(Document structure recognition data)
*** Block opens ***

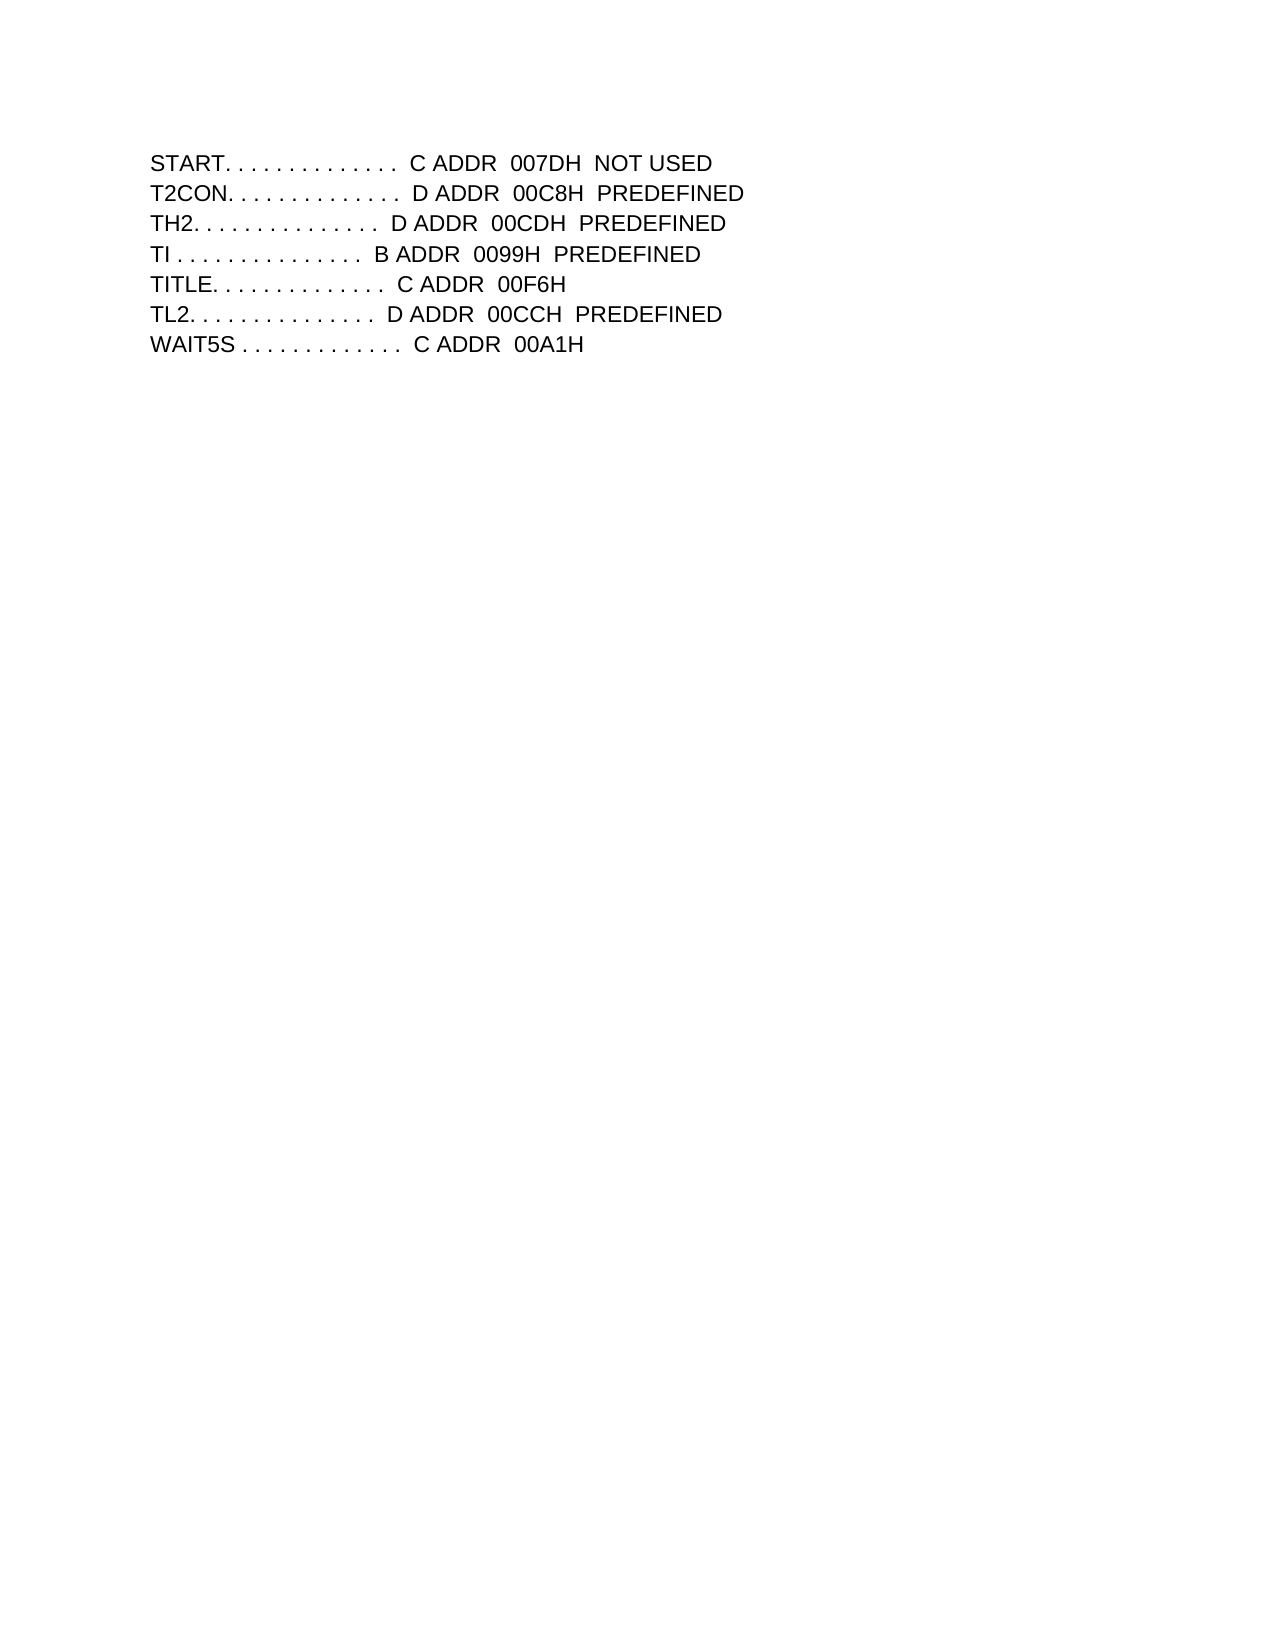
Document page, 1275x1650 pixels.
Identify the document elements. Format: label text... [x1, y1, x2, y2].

text TI . . . . . . . . . . . . . . . B ADDR 0099H PREDEFINED [150, 241, 1125, 267]
text WAIT5S . . . . . . . . . . . . . C ADDR 00A1H [150, 331, 1125, 358]
text TITLE. . . . . . . . . . . . . . C ADDR 00F6H [150, 271, 1125, 297]
text START. . . . . . . . . . . . . . C ADDR 007DH NOT USED [150, 150, 1125, 176]
text T2CON. . . . . . . . . . . . . . D ADDR 00C8H PREDEFINED [150, 180, 1125, 207]
text TL2. . . . . . . . . . . . . . . D ADDR 00CCH PREDEFINED [150, 301, 1125, 327]
text TH2. . . . . . . . . . . . . . . D ADDR 00CDH PREDEFINED [150, 210, 1125, 237]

*** Block closes ***

# DIRECTIONS FOR THIS TASK
Make an exact copy of the data, leaving its pictures out.

# OUTPUT FOR THIS EXERCISE
Document page, 1275x1650 pixels.
Identify the document elements. Format: label text... [x1, y1, x2, y2].

text TI . . . . . . . . . . . . . . . B ADDR 0099H PREDEFINED [150, 241, 1125, 267]
text WAIT5S . . . . . . . . . . . . . C ADDR 00A1H [150, 331, 1125, 358]
text TITLE. . . . . . . . . . . . . . C ADDR 00F6H [150, 271, 1125, 297]
text START. . . . . . . . . . . . . . C ADDR 007DH NOT USED [150, 150, 1125, 176]
text T2CON. . . . . . . . . . . . . . D ADDR 00C8H PREDEFINED [150, 180, 1125, 207]
text TL2. . . . . . . . . . . . . . . D ADDR 00CCH PREDEFINED [150, 301, 1125, 327]
text TH2. . . . . . . . . . . . . . . D ADDR 00CDH PREDEFINED [150, 210, 1125, 237]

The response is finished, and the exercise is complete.